[Records from a collection]
┌──

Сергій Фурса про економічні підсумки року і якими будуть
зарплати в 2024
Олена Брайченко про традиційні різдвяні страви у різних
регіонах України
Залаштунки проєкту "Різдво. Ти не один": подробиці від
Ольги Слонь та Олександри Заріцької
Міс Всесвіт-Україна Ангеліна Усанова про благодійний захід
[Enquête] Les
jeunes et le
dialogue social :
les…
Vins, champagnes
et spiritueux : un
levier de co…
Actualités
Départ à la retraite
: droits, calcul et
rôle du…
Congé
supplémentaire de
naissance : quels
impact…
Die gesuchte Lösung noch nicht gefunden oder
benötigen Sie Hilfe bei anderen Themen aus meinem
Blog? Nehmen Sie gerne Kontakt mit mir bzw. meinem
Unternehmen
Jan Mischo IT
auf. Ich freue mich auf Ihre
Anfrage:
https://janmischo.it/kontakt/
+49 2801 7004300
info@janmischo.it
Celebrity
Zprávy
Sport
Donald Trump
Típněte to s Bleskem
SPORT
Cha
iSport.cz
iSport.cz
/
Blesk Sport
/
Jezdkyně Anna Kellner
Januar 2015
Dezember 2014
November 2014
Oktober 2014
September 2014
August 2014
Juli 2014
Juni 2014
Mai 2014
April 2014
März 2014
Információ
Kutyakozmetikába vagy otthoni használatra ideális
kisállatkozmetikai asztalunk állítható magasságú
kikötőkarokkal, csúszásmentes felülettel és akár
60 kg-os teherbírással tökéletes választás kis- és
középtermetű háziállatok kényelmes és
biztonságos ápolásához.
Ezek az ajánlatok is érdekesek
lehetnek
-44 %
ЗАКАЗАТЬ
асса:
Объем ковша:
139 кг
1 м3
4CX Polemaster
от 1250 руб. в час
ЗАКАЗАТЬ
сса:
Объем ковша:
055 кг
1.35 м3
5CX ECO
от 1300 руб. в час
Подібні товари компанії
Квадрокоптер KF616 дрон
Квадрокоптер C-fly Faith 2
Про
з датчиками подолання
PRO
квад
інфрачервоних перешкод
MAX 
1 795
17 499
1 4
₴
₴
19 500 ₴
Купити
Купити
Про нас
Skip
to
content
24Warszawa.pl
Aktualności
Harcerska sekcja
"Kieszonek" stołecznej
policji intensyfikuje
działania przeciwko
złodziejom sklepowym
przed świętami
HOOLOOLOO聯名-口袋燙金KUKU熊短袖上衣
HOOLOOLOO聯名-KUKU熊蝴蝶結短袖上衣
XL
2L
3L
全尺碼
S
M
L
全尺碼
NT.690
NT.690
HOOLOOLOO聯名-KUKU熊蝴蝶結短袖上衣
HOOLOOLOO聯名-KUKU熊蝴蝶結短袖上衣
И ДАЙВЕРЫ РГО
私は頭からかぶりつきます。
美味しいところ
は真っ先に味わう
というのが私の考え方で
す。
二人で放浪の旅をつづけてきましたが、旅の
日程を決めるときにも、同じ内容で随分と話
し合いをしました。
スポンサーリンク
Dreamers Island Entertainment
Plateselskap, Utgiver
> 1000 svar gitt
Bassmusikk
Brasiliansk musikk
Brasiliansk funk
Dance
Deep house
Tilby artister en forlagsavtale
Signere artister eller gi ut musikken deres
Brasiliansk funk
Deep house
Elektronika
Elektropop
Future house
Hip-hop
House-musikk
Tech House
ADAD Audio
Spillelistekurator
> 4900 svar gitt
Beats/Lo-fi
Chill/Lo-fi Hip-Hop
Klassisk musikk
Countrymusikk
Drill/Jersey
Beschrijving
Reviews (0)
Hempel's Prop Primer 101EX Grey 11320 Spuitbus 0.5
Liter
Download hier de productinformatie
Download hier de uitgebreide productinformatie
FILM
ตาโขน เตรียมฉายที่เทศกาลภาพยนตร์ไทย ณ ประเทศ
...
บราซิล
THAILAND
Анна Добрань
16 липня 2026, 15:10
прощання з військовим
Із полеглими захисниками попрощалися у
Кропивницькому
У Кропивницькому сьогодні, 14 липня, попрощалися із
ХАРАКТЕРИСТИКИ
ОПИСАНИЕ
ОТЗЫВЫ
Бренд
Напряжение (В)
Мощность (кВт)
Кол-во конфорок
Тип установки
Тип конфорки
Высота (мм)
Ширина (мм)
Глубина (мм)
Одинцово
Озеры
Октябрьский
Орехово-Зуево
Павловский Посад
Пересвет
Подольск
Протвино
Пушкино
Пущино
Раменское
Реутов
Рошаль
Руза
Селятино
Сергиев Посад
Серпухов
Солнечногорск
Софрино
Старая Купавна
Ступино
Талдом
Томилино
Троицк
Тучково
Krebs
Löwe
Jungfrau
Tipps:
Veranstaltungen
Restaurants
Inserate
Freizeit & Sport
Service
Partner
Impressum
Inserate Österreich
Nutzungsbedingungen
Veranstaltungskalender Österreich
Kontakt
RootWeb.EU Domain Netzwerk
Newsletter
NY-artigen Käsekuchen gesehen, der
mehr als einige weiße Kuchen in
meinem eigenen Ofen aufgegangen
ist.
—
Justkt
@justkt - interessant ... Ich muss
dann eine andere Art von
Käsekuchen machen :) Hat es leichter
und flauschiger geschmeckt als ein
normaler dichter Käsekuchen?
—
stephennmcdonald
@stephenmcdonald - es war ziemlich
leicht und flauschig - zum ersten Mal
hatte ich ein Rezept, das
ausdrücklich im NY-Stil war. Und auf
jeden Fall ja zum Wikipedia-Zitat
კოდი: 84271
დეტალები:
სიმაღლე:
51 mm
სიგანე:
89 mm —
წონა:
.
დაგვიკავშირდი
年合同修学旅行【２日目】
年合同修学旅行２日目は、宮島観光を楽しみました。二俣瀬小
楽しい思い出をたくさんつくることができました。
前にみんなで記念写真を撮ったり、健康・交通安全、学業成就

└──

Exercise prompt ▸ Set down the data exactly.

Finished exercise ▸
Сергій Фурса про економічні підсумки року і якими будуть
зарплати в 2024
Олена Брайченко про традиційні різдвяні страви у різних
регіонах України
Залаштунки проєкту "Різдво. Ти не один": подробиці від
Ольги Слонь та Олександри Заріцької
Міс Всесвіт-Україна Ангеліна Усанова про благодійний захід
[Enquête] Les
jeunes et le
dialogue social :
les…
Vins, champagnes
et spiritueux : un
levier de co…
Actualités
Départ à la retraite
: droits, calcul et
rôle du…
Congé
supplémentaire de
naissance : quels
impact…
Die gesuchte Lösung noch nicht gefunden oder
benötigen Sie Hilfe bei anderen Themen aus meinem
Blog? Nehmen Sie gerne Kontakt mit mir bzw. meinem
Unternehmen
Jan Mischo IT
auf. Ich freue mich auf Ihre
Anfrage:
https://janmischo.it/kontakt/
+49 2801 7004300
info@janmischo.it
Celebrity
Zprávy
Sport
Donald Trump
Típněte to s Bleskem
SPORT
Cha
iSport.cz
iSport.cz
/
Blesk Sport
/
Jezdkyně Anna Kellner
Januar 2015
Dezember 2014
November 2014
Oktober 2014
September 2014
August 2014
Juli 2014
Juni 2014
Mai 2014
April 2014
März 2014
Információ
Kutyakozmetikába vagy otthoni használatra ideális
kisállatkozmetikai asztalunk állítható magasságú
kikötőkarokkal, csúszásmentes felülettel és akár
60 kg-os teherbírással tökéletes választás kis- és
középtermetű háziállatok kényelmes és
biztonságos ápolásához.
Ezek az ajánlatok is érdekesek
lehetnek
-44 %
ЗАКАЗАТЬ
асса:
Объем ковша:
139 кг
1 м3
4CX Polemaster
от 1250 руб. в час
ЗАКАЗАТЬ
сса:
Объем ковша:
055 кг
1.35 м3
5CX ECO
от 1300 руб. в час
Подібні товари компанії
Квадрокоптер KF616 дрон
Квадрокоптер C-fly Faith 2
Про
з датчиками подолання
PRO
квад
інфрачервоних перешкод
MAX 
1 795
17 499
1 4
₴
₴
19 500 ₴
Купити
Купити
Про нас
Skip
to
content
24Warszawa.pl
Aktualności
Harcerska sekcja
"Kieszonek" stołecznej
policji intensyfikuje
działania przeciwko
złodziejom sklepowym
przed świętami
HOOLOOLOO聯名-口袋燙金KUKU熊短袖上衣
HOOLOOLOO聯名-KUKU熊蝴蝶結短袖上衣
XL
2L
3L
全尺碼
S
M
L
全尺碼
NT.690
NT.690
HOOLOOLOO聯名-KUKU熊蝴蝶結短袖上衣
HOOLOOLOO聯名-KUKU熊蝴蝶結短袖上衣
И ДАЙВЕРЫ РГО
私は頭からかぶりつきます。
美味しいところ
は真っ先に味わう
というのが私の考え方で
す。
二人で放浪の旅をつづけてきましたが、旅の
日程を決めるときにも、同じ内容で随分と話
し合いをしました。
スポンサーリンク
Dreamers Island Entertainment
Plateselskap, Utgiver
> 1000 svar gitt
Bassmusikk
Brasiliansk musikk
Brasiliansk funk
Dance
Deep house
Tilby artister en forlagsavtale
Signere artister eller gi ut musikken deres
Brasiliansk funk
Deep house
Elektronika
Elektropop
Future house
Hip-hop
House-musikk
Tech House
ADAD Audio
Spillelistekurator
> 4900 svar gitt
Beats/Lo-fi
Chill/Lo-fi Hip-Hop
Klassisk musikk
Countrymusikk
Drill/Jersey
Beschrijving
Reviews (0)
Hempel's Prop Primer 101EX Grey 11320 Spuitbus 0.5
Liter
Download hier de productinformatie
Download hier de uitgebreide productinformatie
FILM
ตาโขน เตรียมฉายที่เทศกาลภาพยนตร์ไทย ณ ประเทศ
...
บราซิล
THAILAND
Анна Добрань
16 липня 2026, 15:10
прощання з військовим
Із полеглими захисниками попрощалися у
Кропивницькому
У Кропивницькому сьогодні, 14 липня, попрощалися із
ХАРАКТЕРИСТИКИ
ОПИСАНИЕ
ОТЗЫВЫ
Бренд
Напряжение (В)
Мощность (кВт)
Кол-во конфорок
Тип установки
Тип конфорки
Высота (мм)
Ширина (мм)
Глубина (мм)
Одинцово
Озеры
Октябрьский
Орехово-Зуево
Павловский Посад
Пересвет
Подольск
Протвино
Пушкино
Пущино
Раменское
Реутов
Рошаль
Руза
Селятино
Сергиев Посад
Серпухов
Солнечногорск
Софрино
Старая Купавна
Ступино
Талдом
Томилино
Троицк
Тучково
Krebs
Löwe
Jungfrau
Tipps:
Veranstaltungen
Restaurants
Inserate
Freizeit & Sport
Service
Partner
Impressum
Inserate Österreich
Nutzungsbedingungen
Veranstaltungskalender Österreich
Kontakt
RootWeb.EU Domain Netzwerk
Newsletter
NY-artigen Käsekuchen gesehen, der
mehr als einige weiße Kuchen in
meinem eigenen Ofen aufgegangen
ist.
—
Justkt
@justkt - interessant ... Ich muss
dann eine andere Art von
Käsekuchen machen :) Hat es leichter
und flauschiger geschmeckt als ein
normaler dichter Käsekuchen?
—
stephennmcdonald
@stephenmcdonald - es war ziemlich
leicht und flauschig - zum ersten Mal
hatte ich ein Rezept, das
ausdrücklich im NY-Stil war. Und auf
jeden Fall ja zum Wikipedia-Zitat
კოდი: 84271
დეტალები:
სიმაღლე:
51 mm
სიგანე:
89 mm —
წონა:
.
დაგვიკავშირდი
年合同修学旅行【２日目】
年合同修学旅行２日目は、宮島観光を楽しみました。二俣瀬小
楽しい思い出をたくさんつくることができました。
前にみんなで記念写真を撮ったり、健康・交通安全、学業成就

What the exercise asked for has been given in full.